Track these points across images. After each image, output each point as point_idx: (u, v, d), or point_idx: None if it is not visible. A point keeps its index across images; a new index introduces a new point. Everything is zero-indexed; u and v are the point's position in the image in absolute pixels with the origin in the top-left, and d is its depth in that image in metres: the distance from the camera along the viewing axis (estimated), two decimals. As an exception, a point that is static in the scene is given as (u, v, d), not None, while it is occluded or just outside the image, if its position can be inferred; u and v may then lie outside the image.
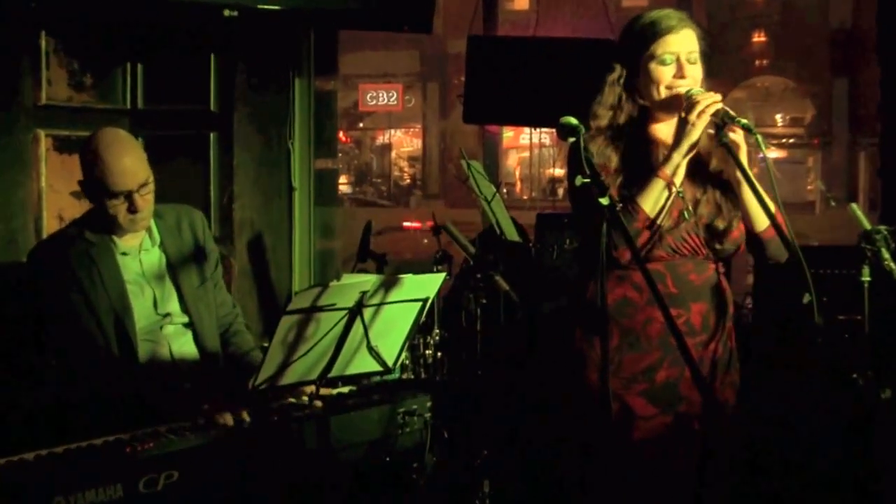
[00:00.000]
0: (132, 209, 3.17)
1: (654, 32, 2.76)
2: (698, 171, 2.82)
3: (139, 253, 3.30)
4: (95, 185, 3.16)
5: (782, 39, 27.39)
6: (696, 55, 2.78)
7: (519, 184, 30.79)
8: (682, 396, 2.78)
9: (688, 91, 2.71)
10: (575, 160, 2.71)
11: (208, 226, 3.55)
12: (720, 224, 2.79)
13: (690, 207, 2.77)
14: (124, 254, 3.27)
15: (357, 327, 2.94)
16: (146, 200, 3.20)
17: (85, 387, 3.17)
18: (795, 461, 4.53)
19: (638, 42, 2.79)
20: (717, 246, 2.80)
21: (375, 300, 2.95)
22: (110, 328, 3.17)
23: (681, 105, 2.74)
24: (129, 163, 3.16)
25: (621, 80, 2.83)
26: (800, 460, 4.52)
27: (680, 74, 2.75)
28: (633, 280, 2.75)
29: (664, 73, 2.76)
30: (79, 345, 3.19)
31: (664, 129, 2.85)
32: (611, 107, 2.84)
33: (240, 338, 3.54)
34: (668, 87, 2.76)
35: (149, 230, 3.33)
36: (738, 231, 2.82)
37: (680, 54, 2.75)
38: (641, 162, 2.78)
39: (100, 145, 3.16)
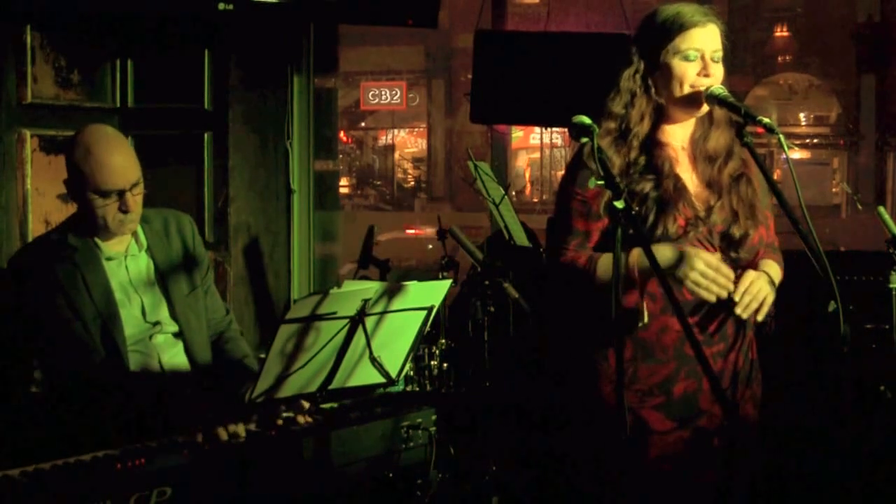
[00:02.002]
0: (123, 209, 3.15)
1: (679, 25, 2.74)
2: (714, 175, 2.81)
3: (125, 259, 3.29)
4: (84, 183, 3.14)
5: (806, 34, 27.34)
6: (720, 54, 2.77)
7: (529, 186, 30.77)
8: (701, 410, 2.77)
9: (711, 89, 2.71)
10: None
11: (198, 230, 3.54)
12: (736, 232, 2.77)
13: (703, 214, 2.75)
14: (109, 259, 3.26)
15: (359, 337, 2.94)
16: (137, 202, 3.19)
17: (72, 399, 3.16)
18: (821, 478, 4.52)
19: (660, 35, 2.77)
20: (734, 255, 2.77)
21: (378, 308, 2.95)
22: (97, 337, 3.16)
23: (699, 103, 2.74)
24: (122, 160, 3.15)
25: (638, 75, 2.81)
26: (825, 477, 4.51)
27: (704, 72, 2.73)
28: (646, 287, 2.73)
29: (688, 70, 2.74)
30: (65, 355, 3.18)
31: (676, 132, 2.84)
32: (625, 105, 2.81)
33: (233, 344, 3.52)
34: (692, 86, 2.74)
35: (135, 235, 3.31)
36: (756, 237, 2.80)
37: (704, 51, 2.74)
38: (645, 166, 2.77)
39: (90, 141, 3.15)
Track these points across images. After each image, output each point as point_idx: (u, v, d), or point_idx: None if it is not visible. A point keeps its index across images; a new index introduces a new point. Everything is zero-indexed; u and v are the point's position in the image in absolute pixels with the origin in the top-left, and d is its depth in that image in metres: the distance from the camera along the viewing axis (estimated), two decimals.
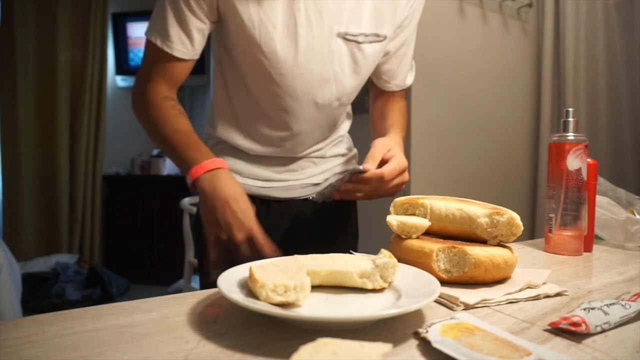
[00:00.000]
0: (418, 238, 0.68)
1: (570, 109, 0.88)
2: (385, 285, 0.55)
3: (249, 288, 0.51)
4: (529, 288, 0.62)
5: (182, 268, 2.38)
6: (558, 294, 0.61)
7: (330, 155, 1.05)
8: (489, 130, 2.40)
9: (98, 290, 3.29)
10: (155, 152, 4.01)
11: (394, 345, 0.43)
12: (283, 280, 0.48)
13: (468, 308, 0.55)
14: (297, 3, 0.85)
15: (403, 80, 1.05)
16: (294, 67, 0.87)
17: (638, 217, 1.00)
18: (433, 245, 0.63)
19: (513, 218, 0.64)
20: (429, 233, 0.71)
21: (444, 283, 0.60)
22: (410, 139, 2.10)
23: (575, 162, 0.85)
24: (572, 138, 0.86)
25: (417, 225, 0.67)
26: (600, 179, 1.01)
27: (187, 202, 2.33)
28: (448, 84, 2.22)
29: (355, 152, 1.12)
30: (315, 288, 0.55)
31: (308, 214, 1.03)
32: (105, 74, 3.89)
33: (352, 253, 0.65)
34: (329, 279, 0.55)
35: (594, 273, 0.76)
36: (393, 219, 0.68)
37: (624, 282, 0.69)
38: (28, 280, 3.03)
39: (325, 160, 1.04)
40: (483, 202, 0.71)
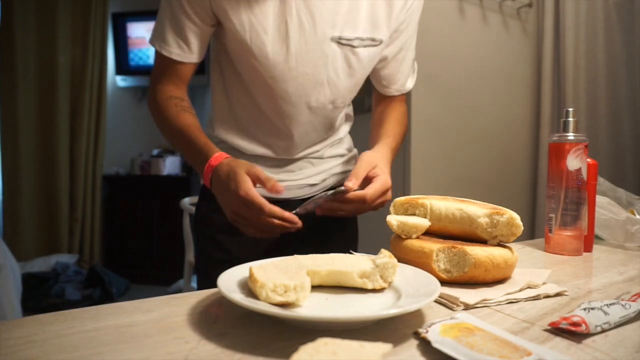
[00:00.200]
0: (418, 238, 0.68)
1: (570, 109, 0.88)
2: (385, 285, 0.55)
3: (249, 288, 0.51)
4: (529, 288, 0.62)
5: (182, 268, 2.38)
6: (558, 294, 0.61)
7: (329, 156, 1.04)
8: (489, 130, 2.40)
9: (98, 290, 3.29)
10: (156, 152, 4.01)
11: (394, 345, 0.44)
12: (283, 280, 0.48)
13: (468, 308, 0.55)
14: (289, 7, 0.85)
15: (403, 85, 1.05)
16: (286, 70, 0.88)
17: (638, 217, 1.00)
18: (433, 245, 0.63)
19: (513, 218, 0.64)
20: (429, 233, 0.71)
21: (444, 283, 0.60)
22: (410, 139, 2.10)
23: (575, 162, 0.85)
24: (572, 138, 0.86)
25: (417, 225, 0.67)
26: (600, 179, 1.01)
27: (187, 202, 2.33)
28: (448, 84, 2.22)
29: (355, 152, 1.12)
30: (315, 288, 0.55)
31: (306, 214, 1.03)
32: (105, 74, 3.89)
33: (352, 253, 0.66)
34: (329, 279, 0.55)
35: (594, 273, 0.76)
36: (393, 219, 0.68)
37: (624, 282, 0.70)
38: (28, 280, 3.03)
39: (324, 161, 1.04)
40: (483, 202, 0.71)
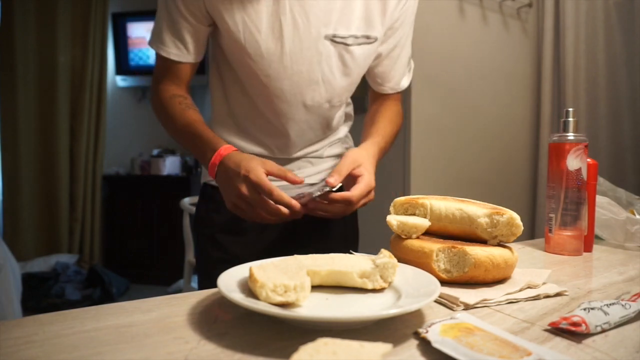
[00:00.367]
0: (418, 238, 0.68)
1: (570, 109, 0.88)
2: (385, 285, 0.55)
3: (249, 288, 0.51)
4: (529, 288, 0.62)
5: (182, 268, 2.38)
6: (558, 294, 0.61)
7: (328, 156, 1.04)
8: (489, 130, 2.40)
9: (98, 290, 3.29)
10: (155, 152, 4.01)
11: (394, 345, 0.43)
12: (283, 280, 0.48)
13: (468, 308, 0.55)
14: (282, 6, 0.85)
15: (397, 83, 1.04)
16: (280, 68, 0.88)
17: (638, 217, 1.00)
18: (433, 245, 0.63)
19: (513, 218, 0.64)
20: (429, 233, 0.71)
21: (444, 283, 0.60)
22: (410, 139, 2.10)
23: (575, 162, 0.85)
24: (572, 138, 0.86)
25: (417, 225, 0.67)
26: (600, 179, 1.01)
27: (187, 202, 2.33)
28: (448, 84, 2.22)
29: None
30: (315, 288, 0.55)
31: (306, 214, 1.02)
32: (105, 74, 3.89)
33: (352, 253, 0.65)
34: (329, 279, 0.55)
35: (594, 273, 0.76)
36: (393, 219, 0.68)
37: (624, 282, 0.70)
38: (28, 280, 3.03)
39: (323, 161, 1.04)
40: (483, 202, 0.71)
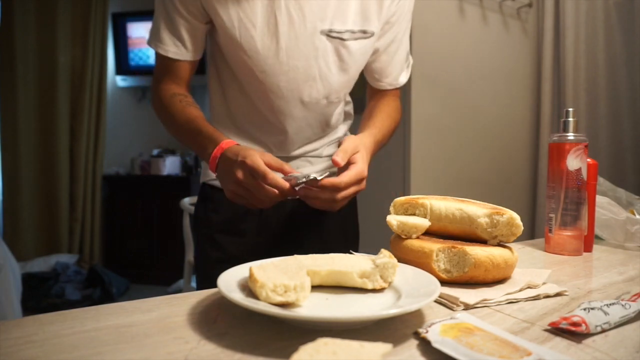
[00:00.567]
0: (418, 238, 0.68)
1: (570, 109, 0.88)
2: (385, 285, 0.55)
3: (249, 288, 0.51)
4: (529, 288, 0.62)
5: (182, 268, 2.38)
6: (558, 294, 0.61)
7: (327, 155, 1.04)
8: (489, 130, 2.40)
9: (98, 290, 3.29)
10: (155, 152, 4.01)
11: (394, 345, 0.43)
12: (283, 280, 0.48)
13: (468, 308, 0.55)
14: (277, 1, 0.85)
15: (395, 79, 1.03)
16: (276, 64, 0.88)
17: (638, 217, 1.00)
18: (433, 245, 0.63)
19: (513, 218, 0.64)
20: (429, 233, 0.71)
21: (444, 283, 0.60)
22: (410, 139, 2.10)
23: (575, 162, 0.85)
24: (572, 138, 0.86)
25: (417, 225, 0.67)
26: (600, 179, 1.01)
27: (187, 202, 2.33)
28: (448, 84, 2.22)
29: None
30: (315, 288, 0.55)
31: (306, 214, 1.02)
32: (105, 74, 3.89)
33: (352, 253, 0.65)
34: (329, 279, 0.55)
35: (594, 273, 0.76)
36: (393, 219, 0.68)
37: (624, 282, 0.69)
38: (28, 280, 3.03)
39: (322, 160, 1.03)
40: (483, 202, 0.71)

Exercise objective:
The answer must be the lines of the entries above, written out exactly from the first through the one with "2: (698, 171, 2.82)", and no pictures.

Task response:
Track these points across images. After each image, output each point as point_idx: (u, v, d), or point_idx: None if it is not visible. A point keeps its index across images; a new index introduces a new point. Everything is zero-indexed; u and v are the point's position in the image in absolute pixels with the origin in the top-left, and d is its depth in that image in metres: the distance from the camera along the viewing axis (estimated), two decimals. As an exception, a point that is static in the scene is given as (u, v, d), not None, while it is occluded or just outside the image, if its position can be inferred; u and v may then lie outside the image.
[00:00.000]
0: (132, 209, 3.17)
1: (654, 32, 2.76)
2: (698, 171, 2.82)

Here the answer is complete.